# 3mb 10/16



## soup4smitty (Sep 13, 2014)

I made my first fishing trip to 3 mile bridge last night. I arrived about 7PM with little idea of what part of the bridge to fish and the best methods there. I started about 1/2 way down fishing on the left side, near a light under the bridge. I had a couple poles, one larger with a larger hook and bait (I brought a cup of dead shrimp I bought at Outcast) and the other pole was smaller I just dropped the line down under the light. I cast the larger pole out and had a couple really good strikes in the first hour, but never got the hook set. The smaller pole caught some pinfish and a small speckled trout, less than a foot long. About 9 PM I moved to the other side of the bridge, facing the other bridge. I started getting lots of bites and caught a croaker and a fish I couldn't identify, it reminded me of a cusk back in Maine. I was getting bites but was out of shrimp by 930 and called it a night. I had also been using some pieces of pin fish I had cut into pieces, but it wasn't nearly as effective as the shrimp.

All in all, I learned a few things and will be better prepared for my next trip there, which may be tonight.


----------



## SpeedoJosh (Jun 15, 2013)

Did you keep the croaker? They make good bait.


----------



## chaps (Aug 31, 2009)

Use that live croaker and pinfish for bait


----------



## BananaTom (Feb 16, 2008)

I use artificial bait, The New Penny Gulp.

Then after after about 20 white trout, start cutting them up.

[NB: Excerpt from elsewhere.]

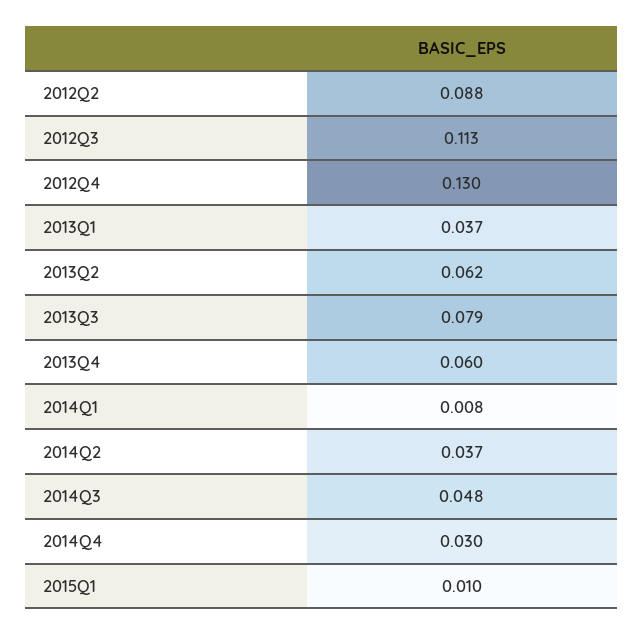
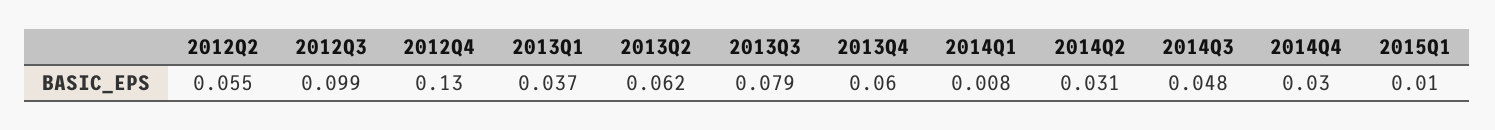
2012Q2: 0.088 -> 0.055
2012Q3: 0.113 -> 0.099
2014Q2: 0.037 -> 0.031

Butterfly one, and free line for a big bull red encounter.

Gotta be over structure.


----------



## aquatic argobull (Mar 2, 2009)

Throw anything you catch (pinfish, croaker, trout) on a big hook under a light and you'll hook up a monster redfish. Don't know how you'll get it up without a net, though. Those suckers are big.


----------



## soup4smitty (Sep 13, 2014)

I went back to 3MB tonight, about the same times, 7 to 930. I caught a bunch of pin fish and a few small white trout. Nothing to brag about. I do not have good enough gear to fish for red fish or anything big. I will have better tackle when I come back next month. There were more people fishing tonight, but I didn't see anything big caught. I did see a nice mangrove snapper and a big lady fish, but no red fish any where there.


----------